**TASK DIRECTIONS**
The response should consist of every line below, restated exactly, with no pictures.

**INFORMATION SHOWN**
*** Block opens ***

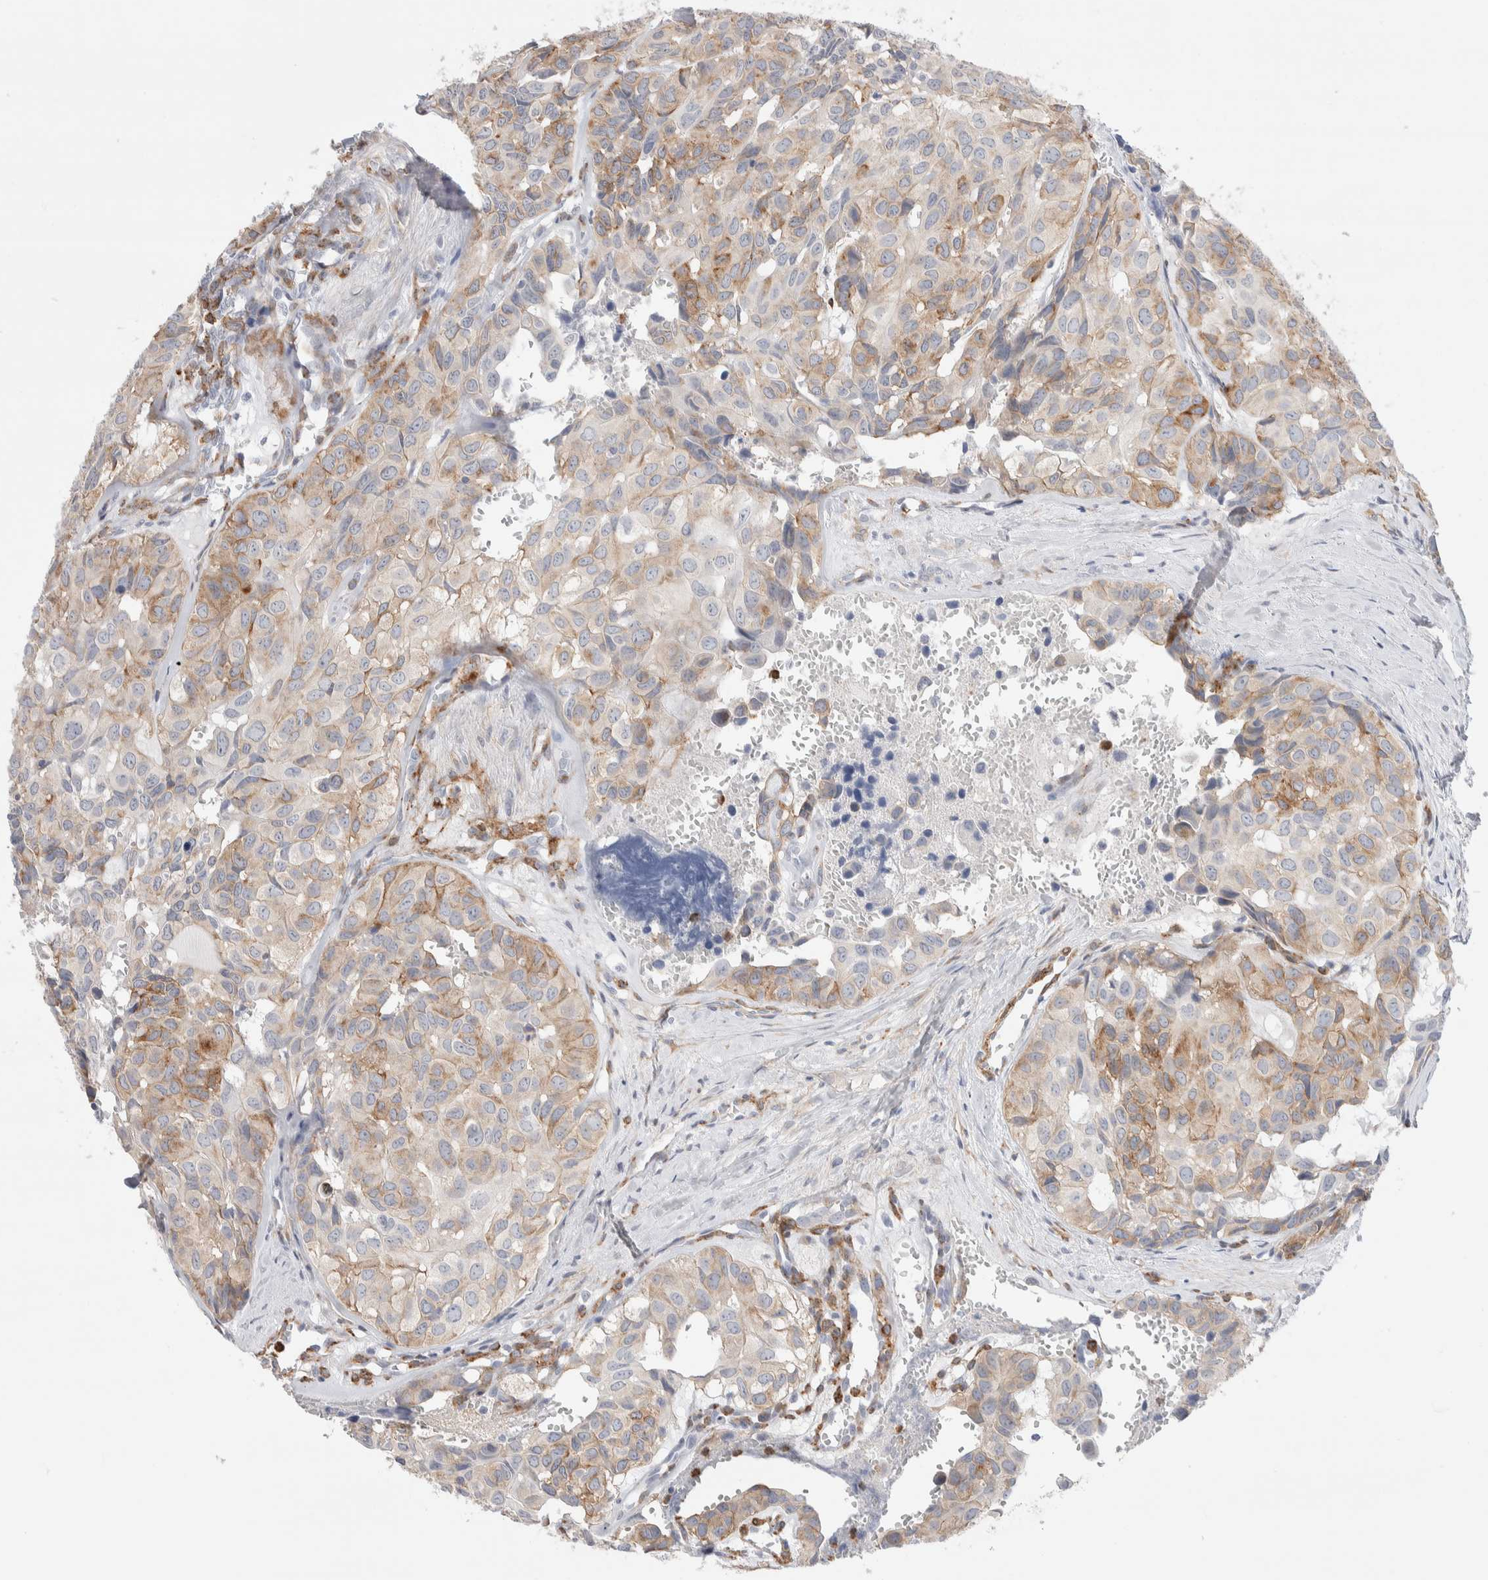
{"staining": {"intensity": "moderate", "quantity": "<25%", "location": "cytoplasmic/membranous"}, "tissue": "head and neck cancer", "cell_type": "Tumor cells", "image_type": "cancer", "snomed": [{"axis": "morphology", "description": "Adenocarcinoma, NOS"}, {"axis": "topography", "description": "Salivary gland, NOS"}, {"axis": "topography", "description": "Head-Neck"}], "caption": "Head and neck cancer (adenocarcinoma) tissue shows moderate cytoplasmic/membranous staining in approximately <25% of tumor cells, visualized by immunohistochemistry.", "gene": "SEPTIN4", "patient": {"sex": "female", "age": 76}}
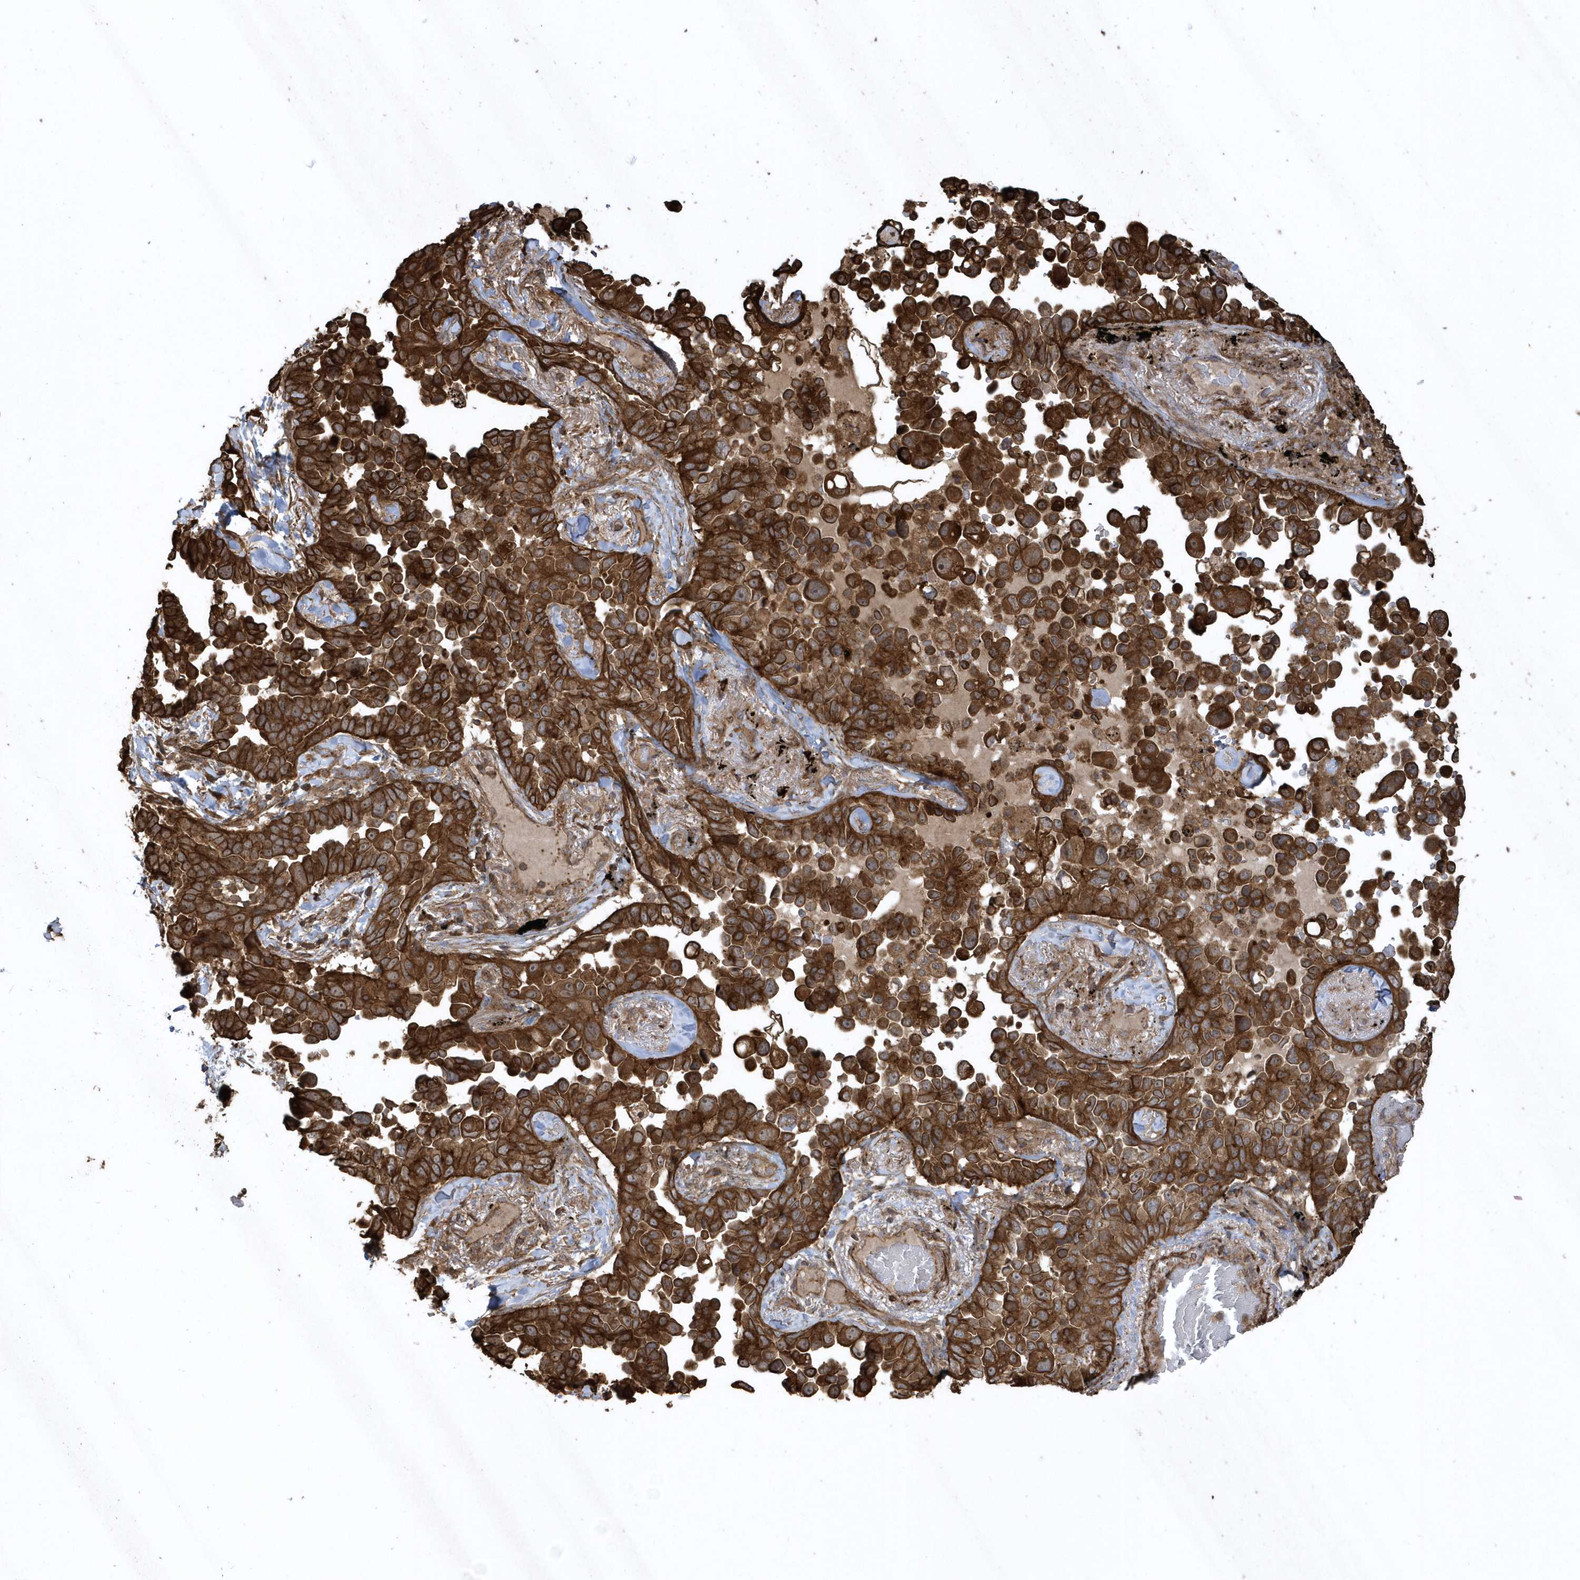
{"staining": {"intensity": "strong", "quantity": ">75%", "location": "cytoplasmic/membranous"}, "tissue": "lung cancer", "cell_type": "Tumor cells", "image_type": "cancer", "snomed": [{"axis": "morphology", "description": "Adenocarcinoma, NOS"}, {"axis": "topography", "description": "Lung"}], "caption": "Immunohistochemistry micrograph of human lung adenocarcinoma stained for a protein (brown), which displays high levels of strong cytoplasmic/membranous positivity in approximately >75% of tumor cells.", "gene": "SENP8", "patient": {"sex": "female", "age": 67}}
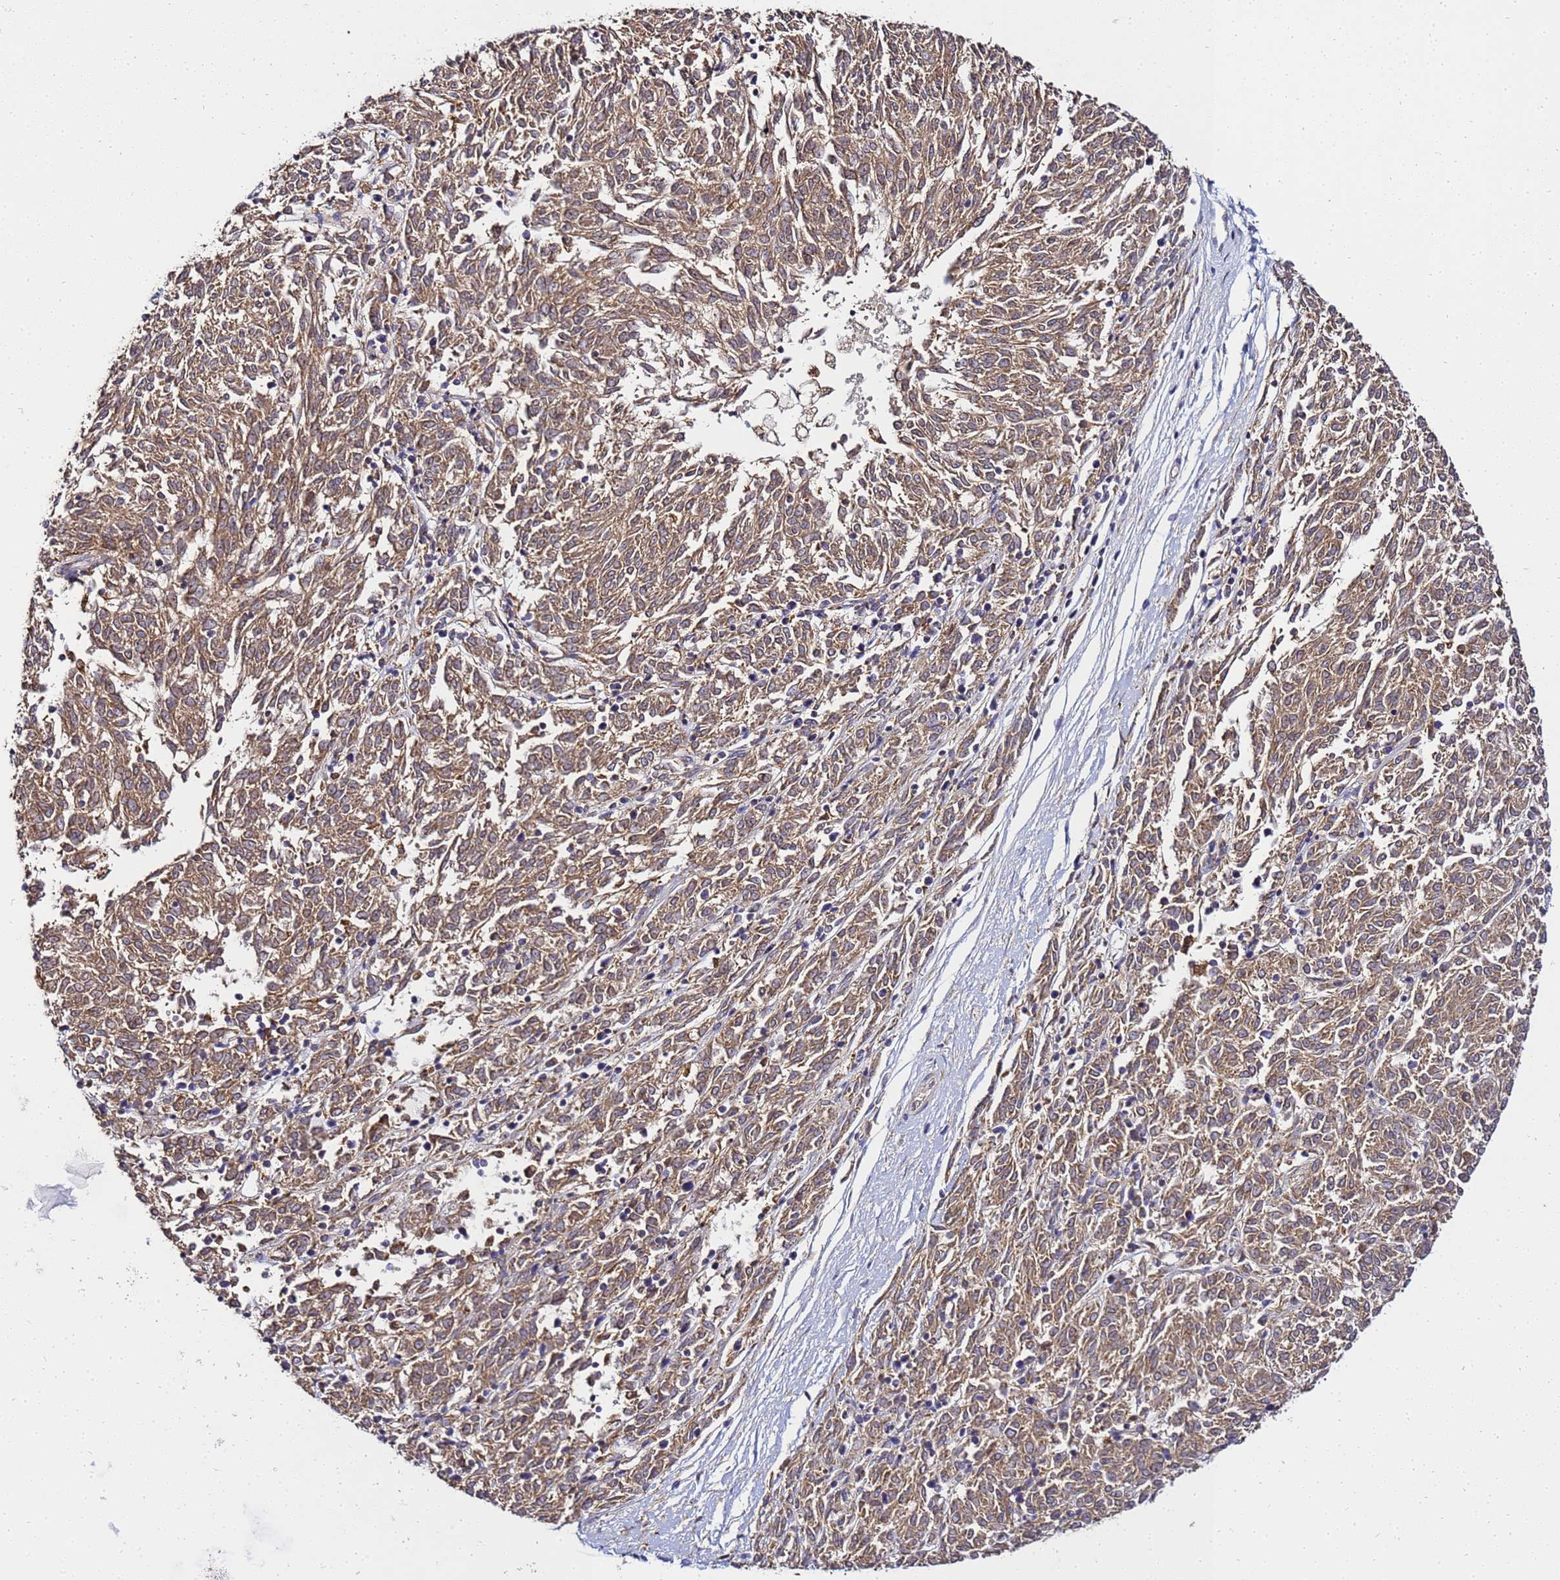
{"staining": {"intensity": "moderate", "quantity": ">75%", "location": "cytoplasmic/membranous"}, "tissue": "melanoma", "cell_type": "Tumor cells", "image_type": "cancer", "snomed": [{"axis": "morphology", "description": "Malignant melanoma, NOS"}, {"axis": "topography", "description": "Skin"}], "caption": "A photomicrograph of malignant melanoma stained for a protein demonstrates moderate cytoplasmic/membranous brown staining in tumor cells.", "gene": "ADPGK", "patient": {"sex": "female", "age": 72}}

*** Block closes ***

**REPLY TO THE EXERCISE**
{"staining": {"intensity": "moderate", "quantity": "<25%", "location": "cytoplasmic/membranous"}, "tissue": "head and neck cancer", "cell_type": "Tumor cells", "image_type": "cancer", "snomed": [{"axis": "morphology", "description": "Adenocarcinoma, NOS"}, {"axis": "topography", "description": "Salivary gland, NOS"}, {"axis": "topography", "description": "Head-Neck"}], "caption": "Head and neck cancer (adenocarcinoma) tissue shows moderate cytoplasmic/membranous staining in approximately <25% of tumor cells, visualized by immunohistochemistry.", "gene": "SEPTIN4", "patient": {"sex": "female", "age": 76}}
{"staining": {"intensity": "strong", "quantity": ">75%", "location": "cytoplasmic/membranous"}, "tissue": "lung cancer", "cell_type": "Tumor cells", "image_type": "cancer", "snomed": [{"axis": "morphology", "description": "Adenocarcinoma, NOS"}, {"axis": "topography", "description": "Lung"}], "caption": "Immunohistochemistry micrograph of human lung adenocarcinoma stained for a protein (brown), which displays high levels of strong cytoplasmic/membranous positivity in approximately >75% of tumor cells.", "gene": "SENP8", "patient": {"sex": "female", "age": 67}}
{"staining": {"intensity": "moderate", "quantity": ">75%", "location": "cytoplasmic/membranous"}, "tissue": "melanoma", "cell_type": "Tumor cells", "image_type": "cancer", "snomed": [{"axis": "morphology", "description": "Malignant melanoma, NOS"}, {"axis": "topography", "description": "Skin"}], "caption": "A photomicrograph of malignant melanoma stained for a protein demonstrates moderate cytoplasmic/membranous brown staining in tumor cells.", "gene": "ADPGK", "patient": {"sex": "female", "age": 72}}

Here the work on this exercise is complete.